Weather Script Creation (Automation) — Write a Python weather API script with error handling
Document Summarization (LLM Judge) — Three-paragraph concise summary of core themes
Tech Conference Research (LLM Judge)—Research and compile information from five real tech conferences (name, date, location, link)
Professional Email Drafting (LLM Judge) — Politely Decline Meeting and Propose Alternative
Contextual Memory Retrieval (Automated) — Precisely extract dates, team members, tech stack, and more from project notes
File Structure Creation (Automation) — Automatically generate standard project directories, README, and .gitignore
Multi-step API Workflow (Hybrid) — Read Configuration → Write Invocation Script → Fully Document
Install ClawdHub Skill (Automation) — Install and verify availability from the Skills Repository
Search and Install Skill (Automation) — Search for and correctly install a weather-related skill
AI Image Generation (Hybrid) — Generate and save images based on descriptions
Humanize AI-Generated Blog (LLM Judge)—Turn machine-like content into natural, conversational language
Daily Research Summary (LLM Judge) — Consolidating multiple documents into a coherent daily summary
Email Inbox Triage (Hybrid) — Analyze multiple emails and organize them into a report by urgency
Email Search and Summarization (Hybrid) — Search archived emails and extract key information
Competitive Market Research (Hybrid) — Competitive Analysis in the Enterprise APM Space
CSV and Excel Summarization (Hybrid) — Analyze tabular files and generate insights
ELI5 PDF Summarization (LLM Judge) — Summarize technical PDFs in language a 5-year-old can understand
OpenClaw Report Comprehension (Automation) — Accurately answer specific questions from research report PDFs
Second Brain Knowledge Persistence (Hybrid) — Store and accurately recall information across sessions
Four: Key Conclusion: Top 10 Large Models by Success Rate (Best % / Avg %)
Data updated as of April 7, 2026
Best % represents the highest single success rate, while Avg % represents the average success rate over multiple attempts, better reflecting stability.
Here are the top ten most successful models.

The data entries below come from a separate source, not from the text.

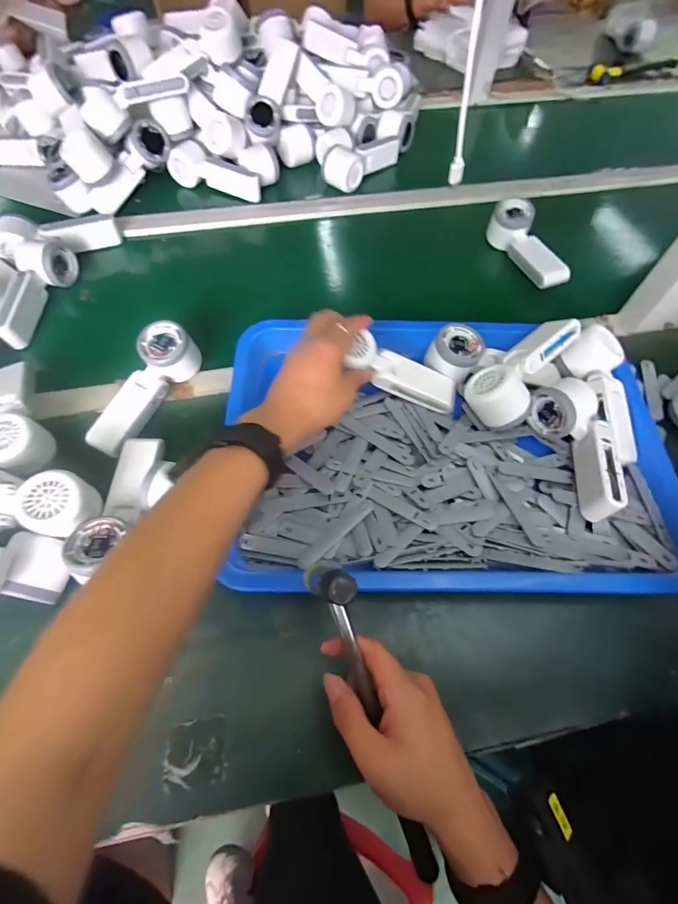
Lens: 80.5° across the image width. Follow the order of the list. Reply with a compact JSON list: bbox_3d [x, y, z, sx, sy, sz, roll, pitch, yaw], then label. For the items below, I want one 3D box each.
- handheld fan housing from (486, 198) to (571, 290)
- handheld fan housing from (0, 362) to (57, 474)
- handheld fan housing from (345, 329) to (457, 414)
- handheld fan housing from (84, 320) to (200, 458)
[{"bbox_3d":[0.288,-0.307,0.599,0.057,0.047,0.163,-17,63,-10],"label":"handheld fan housing"},{"bbox_3d":[-0.367,-0.039,0.449,0.061,0.054,0.158,-30,66,-16],"label":"handheld fan housing"},{"bbox_3d":[0.071,-0.087,0.462,0.139,0.034,0.040,24,60,-20],"label":"handheld fan housing"},{"bbox_3d":[-0.228,-0.072,0.467,0.057,0.049,0.166,27,78,13],"label":"handheld fan housing"}]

anthropic/claude-opus-4.6 (Anthropic) — 93.3% / 82.0%
arcee-ai/trinity-large-thinking (Arcee AI) — 91.9% / 91.9%
openai/gpt-5.4 (OpenAI) — 90.5% / 81.7%
qwen/qwen3.5-27b (Qwen) — 90.0% / 78.5%
Minimax/Minimax-M2.7 (Minimax) — 89.8% / 83.2%
anthropic/claude-haiku-4.5 (Anthropic) — 89.5% / 78.1%
qwen/qwen3.5-397b-a17b (Qwen) — 89.1% / 80.4%
Xiaomi/Mimo-V2-Flash (Xiaomi) — 88.8% / 70.2%
qwen/qwen3.6-plus-preview (Qwen) — 88.6% / 84.0%
NVIDIA/Nemotron-3-Super-120B-A12B (NVIDIA) — 88.6% / 75.5%

Claude Opus 4.6 is currently leading with the highest success rate at 93.3%, but Arcee's Trinity stands out for its average stability, and several models from the Qwen series have also entered the top ten, demonstrating strong potential for cost-effectiveness. Success rate is a baseline threshold; speed and cost will further influence real-world experience going forward.
This 23-task benchmark is fully transparent, and we strongly recommend testing it according to your own use cases. For more model rankings, stay tuned for MyToken’s upcoming Agent Leaderboard feature.
(Data sourced from PinchBench's publicly available OpenClaw proxy benchmark, continuously updated.)